Больше всего на свете она боялась превратиться в ту неопрятную женщину, что однажды была ей матерью. Боялась не справиться с самой простой работой. Боялась собак, когда те принюхивались к ее влажной промежности. Гигиенические прокладки, даже усиленные бумажной салфеткой «клинекс», через час промокали насквозь. И где прикажете их менять? И как часто? Все ведь увидят, как скованно она ходит с толстой прокладкой между бедрами. Она была в отчаянии; она не могла остаться дома, отлежаться, постанывая, в постели, как отлеживалась в Вердуго-Гарденс или у Пиригов, где тетя Элси приносила ей грелку с горячей водой и теплое молоко.
Теперь рядом не было никого, кто любил бы ее. Теперь она была сама по себе. Она копила деньги на покупку подержанного автомобиля у друга Отто Оси. Она снимала меблированную комнату в Западном Голливуде, в нескольких минутах ходьбы от студии Отто Оси. Она посылала пятидолларовые купюры Глэдис, в государственную психиатрическую больницу, – «Просто хотела сказать тебе: здравствуй, мама!». Ее считали одной из самых «многообещающих» моделей в агентстве Прина. Она была «восходящей звездой» модельного бизнеса. Хозяину агентства не нравились волосы Нормы Джин – как он выражался, «помойного цвета». А иногда – «цвета канализации». Ей пришлось потратиться на парикмахерскую, сделать мелирование. Пришлось платить за уроки для моделей на курсах при агентстве.
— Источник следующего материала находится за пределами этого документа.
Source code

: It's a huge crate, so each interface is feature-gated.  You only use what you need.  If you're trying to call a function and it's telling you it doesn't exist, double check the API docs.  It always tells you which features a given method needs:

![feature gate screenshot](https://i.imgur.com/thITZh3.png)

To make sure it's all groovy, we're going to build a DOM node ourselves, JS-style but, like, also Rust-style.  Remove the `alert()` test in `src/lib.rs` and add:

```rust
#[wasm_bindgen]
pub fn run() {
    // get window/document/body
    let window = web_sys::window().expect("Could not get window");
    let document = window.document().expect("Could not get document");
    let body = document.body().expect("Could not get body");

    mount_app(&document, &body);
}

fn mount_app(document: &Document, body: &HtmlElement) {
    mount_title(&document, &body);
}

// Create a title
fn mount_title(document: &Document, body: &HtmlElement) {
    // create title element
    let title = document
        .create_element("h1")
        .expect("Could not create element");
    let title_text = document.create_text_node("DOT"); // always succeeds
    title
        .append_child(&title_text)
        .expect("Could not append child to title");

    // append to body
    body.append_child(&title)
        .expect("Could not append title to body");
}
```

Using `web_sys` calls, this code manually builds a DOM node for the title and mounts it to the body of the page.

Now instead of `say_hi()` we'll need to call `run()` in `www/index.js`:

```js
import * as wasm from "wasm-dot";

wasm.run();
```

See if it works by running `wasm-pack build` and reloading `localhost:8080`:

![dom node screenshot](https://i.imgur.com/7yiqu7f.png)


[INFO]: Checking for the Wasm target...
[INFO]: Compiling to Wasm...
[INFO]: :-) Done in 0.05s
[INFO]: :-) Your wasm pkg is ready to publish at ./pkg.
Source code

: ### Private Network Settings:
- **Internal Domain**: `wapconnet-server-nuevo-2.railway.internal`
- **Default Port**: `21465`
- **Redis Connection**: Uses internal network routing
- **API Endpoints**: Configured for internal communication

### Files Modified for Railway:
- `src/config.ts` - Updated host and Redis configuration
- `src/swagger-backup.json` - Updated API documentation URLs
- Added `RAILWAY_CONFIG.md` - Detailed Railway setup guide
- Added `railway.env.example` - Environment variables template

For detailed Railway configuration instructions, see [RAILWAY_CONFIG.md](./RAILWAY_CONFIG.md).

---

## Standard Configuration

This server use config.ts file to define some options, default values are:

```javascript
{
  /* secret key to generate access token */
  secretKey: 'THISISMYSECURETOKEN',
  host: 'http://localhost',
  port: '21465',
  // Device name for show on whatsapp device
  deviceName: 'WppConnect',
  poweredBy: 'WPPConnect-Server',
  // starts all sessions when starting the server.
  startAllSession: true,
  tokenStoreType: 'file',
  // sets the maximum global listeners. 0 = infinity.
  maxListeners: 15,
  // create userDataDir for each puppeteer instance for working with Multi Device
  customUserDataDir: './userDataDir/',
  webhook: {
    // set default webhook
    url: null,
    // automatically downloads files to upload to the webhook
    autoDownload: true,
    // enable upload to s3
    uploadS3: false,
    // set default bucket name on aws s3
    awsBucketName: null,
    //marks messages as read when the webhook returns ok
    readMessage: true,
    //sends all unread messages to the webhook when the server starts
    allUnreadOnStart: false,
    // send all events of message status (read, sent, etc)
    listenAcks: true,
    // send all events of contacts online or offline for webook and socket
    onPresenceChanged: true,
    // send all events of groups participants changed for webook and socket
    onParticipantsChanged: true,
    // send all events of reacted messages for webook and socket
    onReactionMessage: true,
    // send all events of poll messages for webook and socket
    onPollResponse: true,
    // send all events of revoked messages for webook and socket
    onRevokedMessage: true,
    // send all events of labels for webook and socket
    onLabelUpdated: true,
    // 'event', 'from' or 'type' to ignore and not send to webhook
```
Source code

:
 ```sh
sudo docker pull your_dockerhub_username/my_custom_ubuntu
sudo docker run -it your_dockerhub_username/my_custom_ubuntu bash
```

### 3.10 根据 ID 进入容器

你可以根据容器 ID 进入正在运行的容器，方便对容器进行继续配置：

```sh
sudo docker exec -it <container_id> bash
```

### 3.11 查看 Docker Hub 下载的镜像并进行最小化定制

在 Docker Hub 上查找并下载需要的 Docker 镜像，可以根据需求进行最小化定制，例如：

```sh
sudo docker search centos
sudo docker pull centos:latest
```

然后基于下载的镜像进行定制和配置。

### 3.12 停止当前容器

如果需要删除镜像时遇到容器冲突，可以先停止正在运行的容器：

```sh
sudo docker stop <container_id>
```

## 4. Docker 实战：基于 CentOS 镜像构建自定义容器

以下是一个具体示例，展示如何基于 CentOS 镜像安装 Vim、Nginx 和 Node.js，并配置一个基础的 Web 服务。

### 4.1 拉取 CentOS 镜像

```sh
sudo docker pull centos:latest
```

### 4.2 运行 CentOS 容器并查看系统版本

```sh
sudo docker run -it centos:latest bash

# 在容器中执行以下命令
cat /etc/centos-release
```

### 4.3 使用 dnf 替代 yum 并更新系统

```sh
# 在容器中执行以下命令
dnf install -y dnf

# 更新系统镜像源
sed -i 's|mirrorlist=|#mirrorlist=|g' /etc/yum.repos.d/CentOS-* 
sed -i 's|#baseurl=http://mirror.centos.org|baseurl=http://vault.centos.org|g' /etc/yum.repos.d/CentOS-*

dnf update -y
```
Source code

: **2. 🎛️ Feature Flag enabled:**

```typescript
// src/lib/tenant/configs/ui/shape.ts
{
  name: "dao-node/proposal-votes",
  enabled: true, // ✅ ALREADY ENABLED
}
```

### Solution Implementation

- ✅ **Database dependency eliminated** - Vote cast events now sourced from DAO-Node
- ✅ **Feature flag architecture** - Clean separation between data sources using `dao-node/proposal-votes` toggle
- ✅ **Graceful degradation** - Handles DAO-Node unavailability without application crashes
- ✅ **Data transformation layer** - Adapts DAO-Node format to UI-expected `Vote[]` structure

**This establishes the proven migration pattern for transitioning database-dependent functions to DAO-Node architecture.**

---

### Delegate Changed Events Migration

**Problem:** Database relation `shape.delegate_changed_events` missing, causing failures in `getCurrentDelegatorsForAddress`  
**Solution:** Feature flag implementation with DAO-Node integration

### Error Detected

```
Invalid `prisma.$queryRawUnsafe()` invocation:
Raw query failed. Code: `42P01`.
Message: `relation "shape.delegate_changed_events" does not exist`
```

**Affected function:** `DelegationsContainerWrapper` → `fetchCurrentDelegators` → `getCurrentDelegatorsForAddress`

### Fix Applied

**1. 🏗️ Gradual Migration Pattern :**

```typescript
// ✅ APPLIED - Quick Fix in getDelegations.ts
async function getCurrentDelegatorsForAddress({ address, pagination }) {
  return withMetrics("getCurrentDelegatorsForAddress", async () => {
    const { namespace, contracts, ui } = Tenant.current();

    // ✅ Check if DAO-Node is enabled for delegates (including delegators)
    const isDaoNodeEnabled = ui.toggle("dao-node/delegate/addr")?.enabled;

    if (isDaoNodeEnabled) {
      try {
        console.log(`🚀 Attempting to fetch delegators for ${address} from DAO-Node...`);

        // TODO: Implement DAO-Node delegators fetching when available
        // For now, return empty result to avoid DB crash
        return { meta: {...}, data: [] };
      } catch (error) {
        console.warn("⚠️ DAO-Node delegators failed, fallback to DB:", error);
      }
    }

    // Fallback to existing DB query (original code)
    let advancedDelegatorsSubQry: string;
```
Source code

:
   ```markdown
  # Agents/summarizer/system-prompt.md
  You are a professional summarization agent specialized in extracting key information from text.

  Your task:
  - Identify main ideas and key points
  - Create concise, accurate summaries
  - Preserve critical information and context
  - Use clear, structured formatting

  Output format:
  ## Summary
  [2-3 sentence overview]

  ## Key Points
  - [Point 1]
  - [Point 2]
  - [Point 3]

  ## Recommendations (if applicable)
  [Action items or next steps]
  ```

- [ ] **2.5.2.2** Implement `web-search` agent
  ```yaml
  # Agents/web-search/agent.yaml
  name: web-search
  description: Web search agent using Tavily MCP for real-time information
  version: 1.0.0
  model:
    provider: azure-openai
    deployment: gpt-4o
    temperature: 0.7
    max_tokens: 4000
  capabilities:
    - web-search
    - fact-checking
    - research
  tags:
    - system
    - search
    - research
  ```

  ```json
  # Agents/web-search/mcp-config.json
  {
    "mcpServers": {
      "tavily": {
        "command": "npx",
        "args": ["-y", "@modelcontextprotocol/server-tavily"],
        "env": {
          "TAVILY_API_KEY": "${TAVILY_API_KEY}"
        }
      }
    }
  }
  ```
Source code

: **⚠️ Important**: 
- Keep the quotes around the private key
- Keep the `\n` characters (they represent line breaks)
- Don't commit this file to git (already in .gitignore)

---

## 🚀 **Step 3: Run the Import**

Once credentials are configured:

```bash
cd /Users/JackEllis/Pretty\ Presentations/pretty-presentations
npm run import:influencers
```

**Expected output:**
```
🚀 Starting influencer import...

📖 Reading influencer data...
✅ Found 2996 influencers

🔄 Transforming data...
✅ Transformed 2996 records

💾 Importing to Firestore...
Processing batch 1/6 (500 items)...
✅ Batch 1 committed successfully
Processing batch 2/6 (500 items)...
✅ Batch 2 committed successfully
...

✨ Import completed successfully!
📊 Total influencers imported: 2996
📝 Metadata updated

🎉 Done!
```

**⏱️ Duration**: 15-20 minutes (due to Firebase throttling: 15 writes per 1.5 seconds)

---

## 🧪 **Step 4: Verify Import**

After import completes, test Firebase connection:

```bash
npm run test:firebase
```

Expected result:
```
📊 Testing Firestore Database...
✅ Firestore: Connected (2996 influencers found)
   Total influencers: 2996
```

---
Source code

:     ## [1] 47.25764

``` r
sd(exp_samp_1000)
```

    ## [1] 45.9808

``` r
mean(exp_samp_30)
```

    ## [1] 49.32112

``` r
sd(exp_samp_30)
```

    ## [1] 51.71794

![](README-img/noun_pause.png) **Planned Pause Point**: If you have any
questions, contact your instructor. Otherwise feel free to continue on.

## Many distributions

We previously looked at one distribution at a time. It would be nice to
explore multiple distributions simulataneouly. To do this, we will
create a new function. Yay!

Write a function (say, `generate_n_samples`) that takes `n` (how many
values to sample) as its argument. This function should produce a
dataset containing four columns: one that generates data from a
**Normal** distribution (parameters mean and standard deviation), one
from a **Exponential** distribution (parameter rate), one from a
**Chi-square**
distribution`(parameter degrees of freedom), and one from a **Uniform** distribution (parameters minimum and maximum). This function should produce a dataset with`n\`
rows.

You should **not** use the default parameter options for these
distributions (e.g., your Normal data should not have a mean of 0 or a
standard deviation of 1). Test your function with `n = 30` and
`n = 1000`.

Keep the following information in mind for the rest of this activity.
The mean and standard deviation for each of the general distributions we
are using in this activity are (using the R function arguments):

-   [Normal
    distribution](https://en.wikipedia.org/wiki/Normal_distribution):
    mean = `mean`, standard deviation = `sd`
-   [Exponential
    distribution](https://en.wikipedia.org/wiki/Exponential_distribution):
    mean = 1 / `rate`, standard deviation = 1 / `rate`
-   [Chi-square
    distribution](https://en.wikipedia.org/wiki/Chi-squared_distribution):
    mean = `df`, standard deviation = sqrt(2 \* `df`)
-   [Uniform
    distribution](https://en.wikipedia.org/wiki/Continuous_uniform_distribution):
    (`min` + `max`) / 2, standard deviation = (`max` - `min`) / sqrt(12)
Иногда ей выдавали наряды для работы, иногда она работала в собственной одежде. Покупать чулки приходилось самой. А еще дезодоранты, косметику, нижнее белье. Она неплохо зарабатывала, но в то же время бесконечно занимала деньги – у агентства, у Отто Оси, у других людей. Она все время боялась, не появилась ли на чулке стрелка. Где-нибудь в троллейбусе, на глазах у совершенно посторонних людей, она могла расплакаться, заметив на чулке предательскую зацепку, предвестницу непоправимого несчастья.
Потому что она вечно была на виду. Даже когда ее не фотографировали в студии Отто Оси под невыносимо ярким светом ламп и столь же невыносимым взглядом самого Отто Оси. Она посмела выйти из зеркала на всеобщее обозрение. Теперь у нее не было укромного уголка. В сиротском приюте можно было спрятаться в туалетной кабинке. Или в постели, укрывшись с головой одеялом. Она могла выбраться из окошка на чердаке и спрятаться за трубой, на покатой крыше. О, как же скучала она по приюту! Как скучала по Флис. Ведь она любила Флис, как родную сестру. О, она скучала по всем своим сестрам – Дебре Мэй, Джанет, Мышке. Мышкой была
Отто Оси – человек, который сфотографировал ее на заводе «Радиоплейн» и заглянул ей в душу, – смеялся над всеми этими сантиментами. Ай-ай-ай, сиротинушка, выплакала себе все глазоньки! С самого начала Отто Оси напрямую сказал, что ей платят «чертовски хорошие бабки», чтобы она была «особенной». Так что в ее интересах быть особенной – «или вылетишь отсюда к чертовой матери». И она старалась стать особенной, землю носом рыла. Разве Глэдис не верила в нее с самого начала? Уроки пения, уроки музыки. Красивые костюмчики, в которых Норма Джин ходила в школу.